▸ **What to work on**
1: In the forum thread on RTSP camera latency, why is lower latency from an RTSP camera hard to achieve? Answer in one to three sentences.
2: Write the next post in the forum thread on RTSP camera latency, following on from its final message.
---------- Study text ----------
Why is this happening? How can I make the output display immediately after processing?

Because, it is not acceptable to detect the object after a 1-2 seconds delay while it is standing in front of the camera.

This is usually not related to OSD, but is usually caused by RTSP camera. You also need to check the timing of nvinfer and the GPU load.

You can use local file to measure latency. Refer to this FAQ

The latency of rtsp camera is usually 1-2s. Lower latency requires smaller I frame intervals and UDP transmission, which requires high network quality, otherwise it will cause packet loss, screen distortion and other problems.

In addition, if you only use gst-play-1.0 to play the rtsp stream, what is the latency?

Try setting the value of the live-source property of nvstreammux to true.

We have discussed too many topics in this topic. Please open a new topic for other questions.
---------- Data to examine ----------
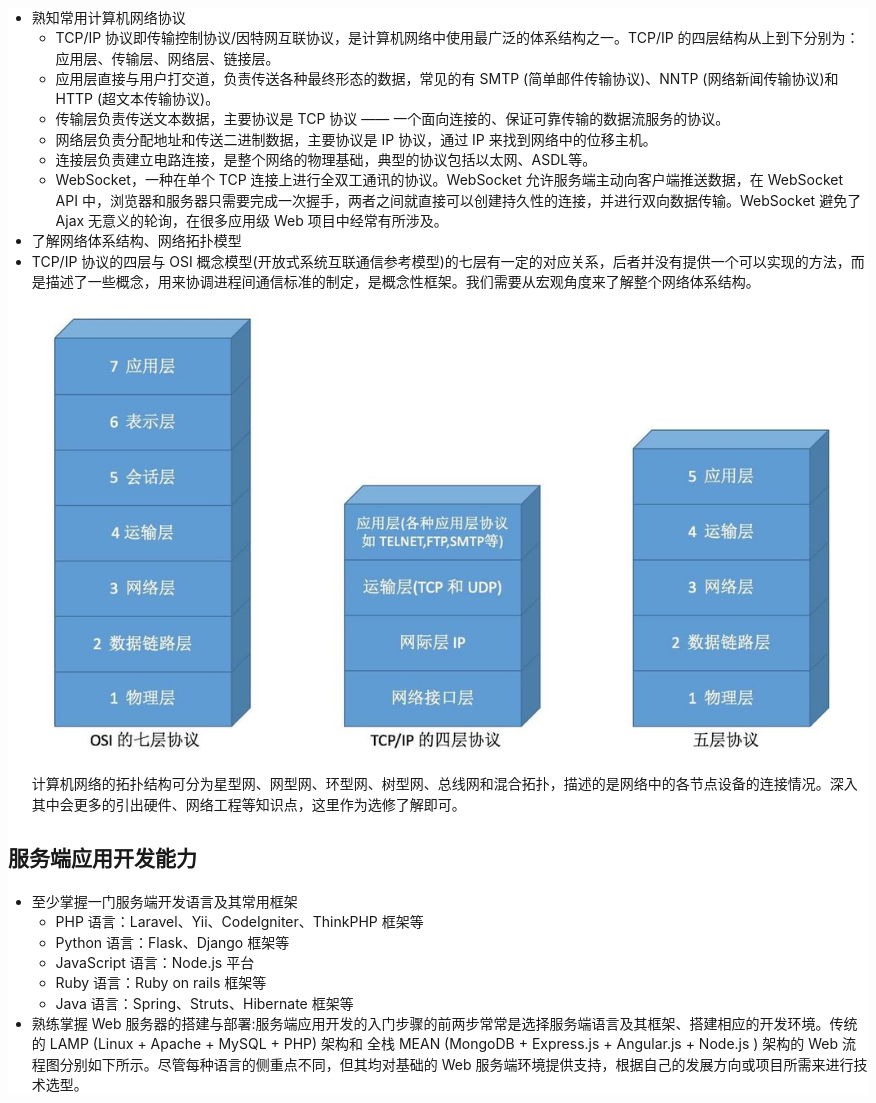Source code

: * 熟知常用计算机网络协议
    - TCP/IP 协议即传输控制协议/因特网互联协议，是计算机网络中使用最广泛的体系结构之一。TCP/IP 的四层结构从上到下分别为：应用层、传输层、网络层、链接层。
    - 应用层直接与用户打交道，负责传送各种最终形态的数据，常见的有 SMTP (简单邮件传输协议)、NNTP (网络新闻传输协议)和 HTTP (超文本传输协议)。
    - 传输层负责传送文本数据，主要协议是 TCP 协议 —— 一个面向连接的、保证可靠传输的数据流服务的协议。
    - 网络层负责分配地址和传送二进制数据，主要协议是 IP 协议，通过 IP 来找到网络中的位移主机。
    - 连接层负责建立电路连接，是整个网络的物理基础，典型的协议包括以太网、ASDL等。
    - WebSocket，一种在单个 TCP 连接上进行全双工通讯的协议。WebSocket 允许服务端主动向客户端推送数据，在 WebSocket API 中，浏览器和服务器只需要完成一次握手，两者之间就直接可以创建持久性的连接，并进行双向数据传输。WebSocket 避免了 Ajax 无意义的轮询，在很多应用级 Web 项目中经常有所涉及。
* 了解网络体系结构、网络拓扑模型
* TCP/IP 协议的四层与 OSI 概念模型(开放式系统互联通信参考模型)的七层有一定的对应关系，后者并没有提供一个可以实现的方法，而是描述了一些概念，用来协调进程间通信标准的制定，是概念性框架。我们需要从宏观角度来了解整个网络体系结构。![](../_static/TCPIP.png)计算机网络的拓扑结构可分为星型网、网型网、环型网、树型网、总线网和混合拓扑，描述的是网络中的各节点设备的连接情况。深入其中会更多的引出硬件、网络工程等知识点，这里作为选修了解即可。

## 服务端应用开发能力

* 至少掌握一门服务端开发语言及其常用框架
    - PHP 语言：Laravel、Yii、CodeIgniter、ThinkPHP 框架等
    - Python 语言：Flask、Django 框架等
    - JavaScript 语言：Node.js 平台
    - Ruby 语言：Ruby on rails 框架等
    - Java 语言：Spring、Struts、Hibernate 框架等
* 熟练掌握 Web 服务器的搭建与部署:服务端应用开发的入门步骤的前两步常常是选择服务端语言及其框架、搭建相应的开发环境。传统的 LAMP (Linux + Apache + MySQL + PHP) 架构和 全栈 MEAN (MongoDB + Express.js + Angular.js + Node.js ) 架构的 Web 流程图分别如下所示。尽管每种语言的侧重点不同，但其均对基础的 Web 服务端环境提供支持，根据自己的发展方向或项目所需来进行技术选型。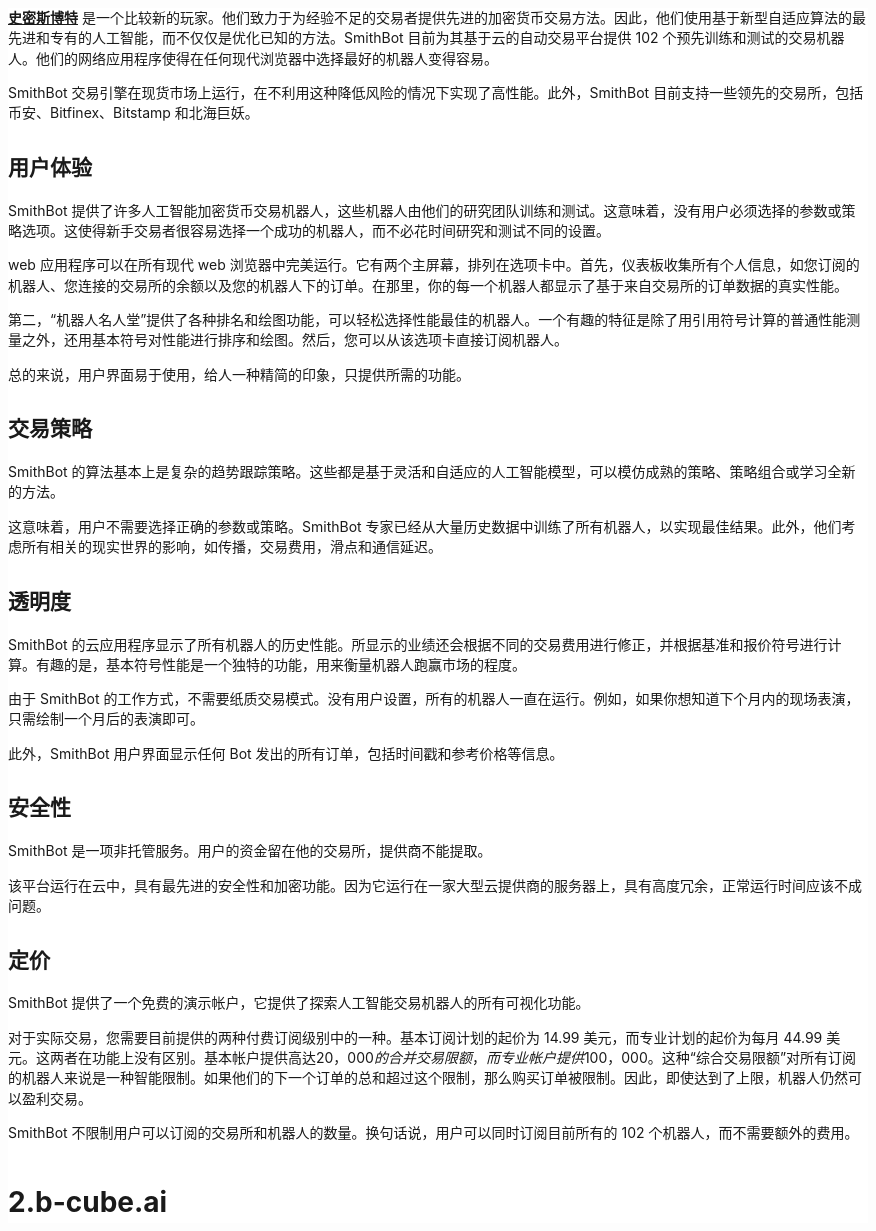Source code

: [**史密斯博特**](https://smithbot.com/) 是一个比较新的玩家。他们致力于为经验不足的交易者提供先进的加密货币交易方法。因此，他们使用基于新型自适应算法的最先进和专有的人工智能，而不仅仅是优化已知的方法。SmithBot 目前为其基于云的自动交易平台提供 102 个预先训练和测试的交易机器人。他们的网络应用程序使得在任何现代浏览器中选择最好的机器人变得容易。

SmithBot 交易引擎在现货市场上运行，在不利用这种降低风险的情况下实现了高性能。此外，SmithBot 目前支持一些领先的交易所，包括币安、Bitfinex、Bitstamp 和北海巨妖。

## 用户体验

SmithBot 提供了许多人工智能加密货币交易机器人，这些机器人由他们的研究团队训练和测试。这意味着，没有用户必须选择的参数或策略选项。这使得新手交易者很容易选择一个成功的机器人，而不必花时间研究和测试不同的设置。

web 应用程序可以在所有现代 web 浏览器中完美运行。它有两个主屏幕，排列在选项卡中。首先，仪表板收集所有个人信息，如您订阅的机器人、您连接的交易所的余额以及您的机器人下的订单。在那里，你的每一个机器人都显示了基于来自交易所的订单数据的真实性能。

第二，“机器人名人堂”提供了各种排名和绘图功能，可以轻松选择性能最佳的机器人。一个有趣的特征是除了用引用符号计算的普通性能测量之外，还用基本符号对性能进行排序和绘图。然后，您可以从该选项卡直接订阅机器人。

总的来说，用户界面易于使用，给人一种精简的印象，只提供所需的功能。

## 交易策略

SmithBot 的算法基本上是复杂的趋势跟踪策略。这些都是基于灵活和自适应的人工智能模型，可以模仿成熟的策略、策略组合或学习全新的方法。

这意味着，用户不需要选择正确的参数或策略。SmithBot 专家已经从大量历史数据中训练了所有机器人，以实现最佳结果。此外，他们考虑所有相关的现实世界的影响，如传播，交易费用，滑点和通信延迟。

## 透明度

SmithBot 的云应用程序显示了所有机器人的历史性能。所显示的业绩还会根据不同的交易费用进行修正，并根据基准和报价符号进行计算。有趣的是，基本符号性能是一个独特的功能，用来衡量机器人跑赢市场的程度。

由于 SmithBot 的工作方式，不需要纸质交易模式。没有用户设置，所有的机器人一直在运行。例如，如果你想知道下个月内的现场表演，只需绘制一个月后的表演即可。

此外，SmithBot 用户界面显示任何 Bot 发出的所有订单，包括时间戳和参考价格等信息。

## 安全性

SmithBot 是一项非托管服务。用户的资金留在他的交易所，提供商不能提取。

该平台运行在云中，具有最先进的安全性和加密功能。因为它运行在一家大型云提供商的服务器上，具有高度冗余，正常运行时间应该不成问题。

## 定价

SmithBot 提供了一个免费的演示帐户，它提供了探索人工智能交易机器人的所有可视化功能。

对于实际交易，您需要目前提供的两种付费订阅级别中的一种。基本订阅计划的起价为 14.99 美元，而专业计划的起价为每月 44.99 美元。这两者在功能上没有区别。基本帐户提供高达$20，000 的合并交易限额，而专业帐户提供$100，000。这种“综合交易限额”对所有订阅的机器人来说是一种智能限制。如果他们的下一个订单的总和超过这个限制，那么购买订单被限制。因此，即使达到了上限，机器人仍然可以盈利交易。

SmithBot 不限制用户可以订阅的交易所和机器人的数量。换句话说，用户可以同时订阅目前所有的 102 个机器人，而不需要额外的费用。

# 2.b-cube.ai
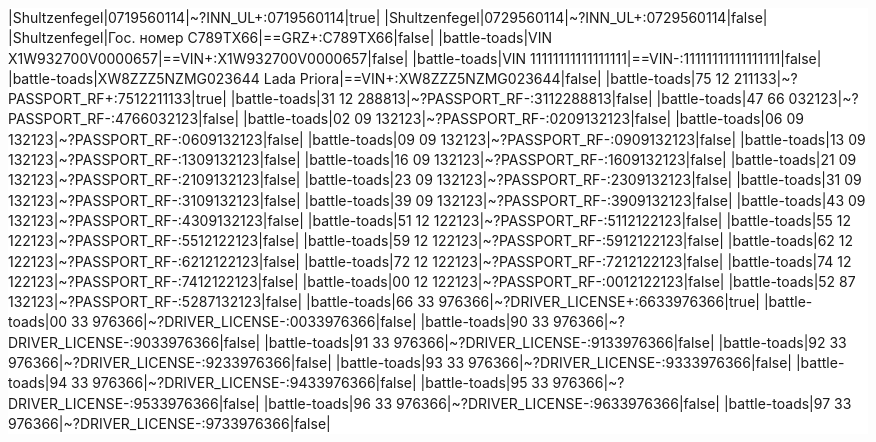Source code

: |Shultzenfegel|0719560114|~?INN_UL+:0719560114|true|
|Shultzenfegel|0729560114|~?INN_UL+:0729560114|false|
|Shultzenfegel|Гос. номер C789TX66|==GRZ+:С789ТХ66|false|
|battle-toads|VIN X1W932700V0000657|==VIN+:X1W932700V0000657|false|
|battle-toads|VIN 11111111111111111|==VIN-:11111111111111111|false|
|battle-toads|ХW8ZZZ5NZMG023644 Lada Priora|==VIN+:XW8ZZZ5NZMG023644|false|
|battle-toads|75 12 211133|~?PASSPORT_RF+:7512211133|true|
|battle-toads|31 12 288813|~?PASSPORT_RF-:3112288813|false|
|battle-toads|47 66 032123|~?PASSPORT_RF-:4766032123|false|
|battle-toads|02 09 132123|~?PASSPORT_RF-:0209132123|false|
|battle-toads|06 09 132123|~?PASSPORT_RF-:0609132123|false|
|battle-toads|09 09 132123|~?PASSPORT_RF-:0909132123|false|
|battle-toads|13 09 132123|~?PASSPORT_RF-:1309132123|false|
|battle-toads|16 09 132123|~?PASSPORT_RF-:1609132123|false|
|battle-toads|21 09 132123|~?PASSPORT_RF-:2109132123|false|
|battle-toads|23 09 132123|~?PASSPORT_RF-:2309132123|false|
|battle-toads|31 09 132123|~?PASSPORT_RF-:3109132123|false|
|battle-toads|39 09 132123|~?PASSPORT_RF-:3909132123|false|
|battle-toads|43 09 132123|~?PASSPORT_RF-:4309132123|false|
|battle-toads|51 12 122123|~?PASSPORT_RF-:5112122123|false|
|battle-toads|55 12 122123|~?PASSPORT_RF-:5512122123|false|
|battle-toads|59 12 122123|~?PASSPORT_RF-:5912122123|false|
|battle-toads|62 12 122123|~?PASSPORT_RF-:6212122123|false|
|battle-toads|72 12 122123|~?PASSPORT_RF-:7212122123|false|
|battle-toads|74 12 122123|~?PASSPORT_RF-:7412122123|false|
|battle-toads|00 12 122123|~?PASSPORT_RF-:0012122123|false|
|battle-toads|52 87 132123|~?PASSPORT_RF-:5287132123|false|
|battle-toads|66 33 976366|~?DRIVER_LICENSE+:6633976366|true|
|battle-toads|00 33 976366|~?DRIVER_LICENSE-:0033976366|false|
|battle-toads|90 33 976366|~?DRIVER_LICENSE-:9033976366|false|
|battle-toads|91 33 976366|~?DRIVER_LICENSE-:9133976366|false|
|battle-toads|92 33 976366|~?DRIVER_LICENSE-:9233976366|false|
|battle-toads|93 33 976366|~?DRIVER_LICENSE-:9333976366|false|
|battle-toads|94 33 976366|~?DRIVER_LICENSE-:9433976366|false|
|battle-toads|95 33 976366|~?DRIVER_LICENSE-:9533976366|false|
|battle-toads|96 33 976366|~?DRIVER_LICENSE-:9633976366|false|
|battle-toads|97 33 976366|~?DRIVER_LICENSE-:9733976366|false|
----------
▸ **Responses by item number**
1: Lower latency needs smaller I-frame intervals and UDP transmission. These in turn demand high network quality. Without it, the stream suffers packet loss, screen distortion, and other problems.

2:
Hi @junshengy,

Before considering the issue with the TensorRT model, I thought to test whether the ONNX model is detecting all the objects correctly or not. For that, I’m trying to load the ONNX model and perform the detections. However, I encountered the following issue:

atmecs@atmecs-desktop:~/Documents/ppe_detection/Code$ python3 onnx_model_graph.py 
2025-04-10 18:12:54.732012726 [E:onnxruntime:Default, env.cc:234 ThreadMain] pthread_setaffinity_np failed for thread: 9703, index: 0, mask: {4, }, error code: 22 error msg: Invalid argument. Specify the number of threads explicitly so the affinity is not set.
2025-04-10 18:12:54.982097706 [W:onnxruntime:, graph.cc:109 MergeShapeInfo] Error merging shape info for output. 'trans_out' source:{1,8400,16} target:{1,8400,84}. Falling back to lenient merge.
/opt/rh/gcc-toolset-12/root/usr/include/c++/12/bits/stl_vector.h:1123: std::vector<_Tp, _Alloc>::reference std::vector<_Tp, _Alloc>::operator[](size_type) [with _Tp = unsigned int; _Alloc = std::allocator<unsigned int>; reference = unsigned int&; size_type = long unsigned int]: Assertion '__n < this->size()' failed.
Aborted (core dumped)

Issue Overview:

  • The ONNX model produces 16 channels, but the original model expects 84. This discrepancy occurred because of the transpose I applied to the output layer.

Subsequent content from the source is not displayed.